- REQUIRED WORK:
1. In the cycling insurance article below, what is the name of the design business that Christopher Jones runs?
2. Please translate this sentence from the cycling insurance article below into Spanish: "If you decide to cancel the policy during its lifetime, there may be a small administration fee and generally you are entitled to a refund for the remainder for premiums paid annually."

- EXCERPT TO READ:
BEGIN
If you decide to cancel the policy during its lifetime, there may be a small administration fee and generally you are entitled to a refund for the remainder for premiums paid annually.

 

The tough decision

If you have successfully read through this article then you will now have a better idea of what to look out for and, once again, it makes sense to read the PDS rather than making assumptions and being disappointed.

Bryan Moss of RiderCover summarises the value of insurance, “We never start a ride thinking we’re going to come off, but when we do it pays to make sure the bike and the rider are protected.”

 

 

Disclaimer:
Bicycles Network Australia does not recommend or endorse any of the companies, organisations, or insurance policies mentioned in this article. The information provided does not constitute financial or legal advice. The information in this article has been reviewed by the insurance companies who participated and is accurate at the time of publishing, however is subject to change. For complete disclosure, some of the insurers advertise on bicycles.net.au
Edited 19.06.2014 – addition of 3rd party liability cover that may be included in an an exisiting Home and Contents Insurance cover.



Christopher Jones
About The Author

Christopher Jones is a recreational cyclist and runs a professional design business, Signale. As the driving force behind Bicycles.net.au he has one of each 'types' of bicycles.

6 Responses to “Insurance and Cycling – a Comprehensive Overview”

  1. matt king says:

    Nice article to have, but so many words! I really wish you had done a table/chart format.

    As a commuter and family/social rider who doesn’t race, all I want is insurance just like I have for my car: theft, accident damage, coverage whilst in use, third party property liability, and that’s it. Maybe a taxi home if it is unrideable. If I get hit by a car (or hit a car…) then the two insurance companies sort it out between them, just like a car-car collision.

    I don’t want it bundled with H&C insurance, health insurance, or anything else. And at a reasonable cost, with a reasonable excess. (eg if I have a $1500 bike, I don’t want the excess to be 50+% of that, and the premium to be just as much…)
END
- THE DATA:
BEGIN
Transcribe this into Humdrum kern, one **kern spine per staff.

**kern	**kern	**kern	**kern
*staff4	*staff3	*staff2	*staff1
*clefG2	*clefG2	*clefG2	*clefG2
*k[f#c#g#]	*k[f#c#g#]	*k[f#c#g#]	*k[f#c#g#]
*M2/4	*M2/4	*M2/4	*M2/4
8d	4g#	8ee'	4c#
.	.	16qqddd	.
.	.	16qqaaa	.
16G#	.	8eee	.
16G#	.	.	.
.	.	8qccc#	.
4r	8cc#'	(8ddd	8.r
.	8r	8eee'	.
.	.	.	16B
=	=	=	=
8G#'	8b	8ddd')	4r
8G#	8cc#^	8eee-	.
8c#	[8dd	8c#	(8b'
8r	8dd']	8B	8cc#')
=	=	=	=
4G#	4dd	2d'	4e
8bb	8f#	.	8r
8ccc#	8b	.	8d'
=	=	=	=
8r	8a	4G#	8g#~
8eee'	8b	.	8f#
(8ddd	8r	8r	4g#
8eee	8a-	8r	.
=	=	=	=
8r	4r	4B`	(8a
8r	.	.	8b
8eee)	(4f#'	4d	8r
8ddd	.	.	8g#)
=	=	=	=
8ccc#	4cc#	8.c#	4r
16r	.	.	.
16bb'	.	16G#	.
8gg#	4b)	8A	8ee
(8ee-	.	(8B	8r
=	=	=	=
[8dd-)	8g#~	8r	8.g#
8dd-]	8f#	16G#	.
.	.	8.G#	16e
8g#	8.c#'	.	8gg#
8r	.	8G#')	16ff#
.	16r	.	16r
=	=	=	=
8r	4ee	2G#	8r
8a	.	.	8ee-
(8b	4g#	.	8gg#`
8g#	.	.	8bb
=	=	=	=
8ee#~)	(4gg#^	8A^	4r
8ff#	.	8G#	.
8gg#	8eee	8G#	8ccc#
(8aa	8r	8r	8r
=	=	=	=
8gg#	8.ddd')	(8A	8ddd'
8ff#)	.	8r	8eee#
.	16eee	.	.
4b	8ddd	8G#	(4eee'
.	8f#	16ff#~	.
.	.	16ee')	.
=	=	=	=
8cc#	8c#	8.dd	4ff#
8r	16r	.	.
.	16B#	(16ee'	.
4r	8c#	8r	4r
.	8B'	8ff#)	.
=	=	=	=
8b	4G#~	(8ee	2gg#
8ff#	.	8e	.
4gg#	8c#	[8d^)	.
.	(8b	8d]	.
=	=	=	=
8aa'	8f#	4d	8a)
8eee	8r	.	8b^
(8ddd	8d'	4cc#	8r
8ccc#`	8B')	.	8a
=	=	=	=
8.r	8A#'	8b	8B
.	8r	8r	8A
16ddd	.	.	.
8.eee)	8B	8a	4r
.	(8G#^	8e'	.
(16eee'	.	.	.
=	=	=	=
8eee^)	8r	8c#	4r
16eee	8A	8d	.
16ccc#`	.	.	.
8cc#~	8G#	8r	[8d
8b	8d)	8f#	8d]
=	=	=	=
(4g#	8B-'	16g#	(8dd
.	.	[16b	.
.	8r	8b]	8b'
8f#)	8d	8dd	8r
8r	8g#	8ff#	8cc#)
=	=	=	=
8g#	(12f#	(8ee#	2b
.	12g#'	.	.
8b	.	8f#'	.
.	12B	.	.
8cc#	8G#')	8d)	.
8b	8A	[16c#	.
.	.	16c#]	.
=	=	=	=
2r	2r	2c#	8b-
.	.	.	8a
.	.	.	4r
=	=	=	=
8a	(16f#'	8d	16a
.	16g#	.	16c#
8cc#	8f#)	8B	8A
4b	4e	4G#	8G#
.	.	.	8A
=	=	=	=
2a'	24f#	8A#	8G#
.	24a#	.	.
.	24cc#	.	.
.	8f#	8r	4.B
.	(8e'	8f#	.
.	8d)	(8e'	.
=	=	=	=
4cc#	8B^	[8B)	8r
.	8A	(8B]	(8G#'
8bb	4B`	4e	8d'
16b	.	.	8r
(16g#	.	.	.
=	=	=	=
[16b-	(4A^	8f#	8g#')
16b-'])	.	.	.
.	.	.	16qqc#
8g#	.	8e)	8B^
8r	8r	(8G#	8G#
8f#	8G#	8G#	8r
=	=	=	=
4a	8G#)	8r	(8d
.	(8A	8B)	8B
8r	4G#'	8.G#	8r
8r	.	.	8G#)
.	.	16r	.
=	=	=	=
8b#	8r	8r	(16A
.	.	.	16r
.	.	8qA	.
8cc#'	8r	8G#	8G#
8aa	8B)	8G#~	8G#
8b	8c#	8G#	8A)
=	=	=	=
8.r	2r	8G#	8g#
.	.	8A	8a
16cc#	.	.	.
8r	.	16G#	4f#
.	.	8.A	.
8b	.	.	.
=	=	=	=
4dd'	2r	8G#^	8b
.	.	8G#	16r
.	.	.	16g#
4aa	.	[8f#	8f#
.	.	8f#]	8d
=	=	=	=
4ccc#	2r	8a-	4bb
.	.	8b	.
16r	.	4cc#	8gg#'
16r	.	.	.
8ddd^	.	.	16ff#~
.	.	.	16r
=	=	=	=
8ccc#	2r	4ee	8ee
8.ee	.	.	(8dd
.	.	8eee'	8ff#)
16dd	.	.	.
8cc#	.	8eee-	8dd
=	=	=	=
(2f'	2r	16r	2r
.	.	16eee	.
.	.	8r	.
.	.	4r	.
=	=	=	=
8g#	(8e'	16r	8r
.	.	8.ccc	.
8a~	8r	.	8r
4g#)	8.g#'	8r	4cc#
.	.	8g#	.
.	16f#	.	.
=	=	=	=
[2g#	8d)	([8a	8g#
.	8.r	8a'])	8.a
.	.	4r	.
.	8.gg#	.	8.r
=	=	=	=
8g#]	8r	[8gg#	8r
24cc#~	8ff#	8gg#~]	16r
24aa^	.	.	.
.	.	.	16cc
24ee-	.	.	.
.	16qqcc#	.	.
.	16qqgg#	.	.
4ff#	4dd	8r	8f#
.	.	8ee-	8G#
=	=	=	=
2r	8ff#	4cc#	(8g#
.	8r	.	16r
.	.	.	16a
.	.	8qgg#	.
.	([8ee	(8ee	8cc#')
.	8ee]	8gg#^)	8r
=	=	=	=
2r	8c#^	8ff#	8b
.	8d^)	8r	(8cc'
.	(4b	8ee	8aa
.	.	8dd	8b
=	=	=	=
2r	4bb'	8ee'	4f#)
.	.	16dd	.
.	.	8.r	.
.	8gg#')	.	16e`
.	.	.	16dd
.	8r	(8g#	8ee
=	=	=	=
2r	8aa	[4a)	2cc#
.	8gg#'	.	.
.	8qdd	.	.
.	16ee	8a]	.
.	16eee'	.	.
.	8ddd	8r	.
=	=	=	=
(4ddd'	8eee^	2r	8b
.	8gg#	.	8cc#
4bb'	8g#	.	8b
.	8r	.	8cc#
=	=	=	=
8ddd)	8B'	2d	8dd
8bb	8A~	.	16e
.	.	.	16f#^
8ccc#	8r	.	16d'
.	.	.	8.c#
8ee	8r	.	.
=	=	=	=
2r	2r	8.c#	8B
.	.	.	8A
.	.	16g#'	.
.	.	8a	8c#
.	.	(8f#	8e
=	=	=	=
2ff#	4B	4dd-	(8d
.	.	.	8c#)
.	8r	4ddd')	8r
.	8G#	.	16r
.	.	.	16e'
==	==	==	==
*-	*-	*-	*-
END
- TASK RESULTS:
1. Signale.

2. Si decide cancelar la póliza durante su vigencia, puede haber una pequeña tarifa administrativa y, por lo general, tiene derecho a un reembolso del resto en el caso de primas pagadas anualmente.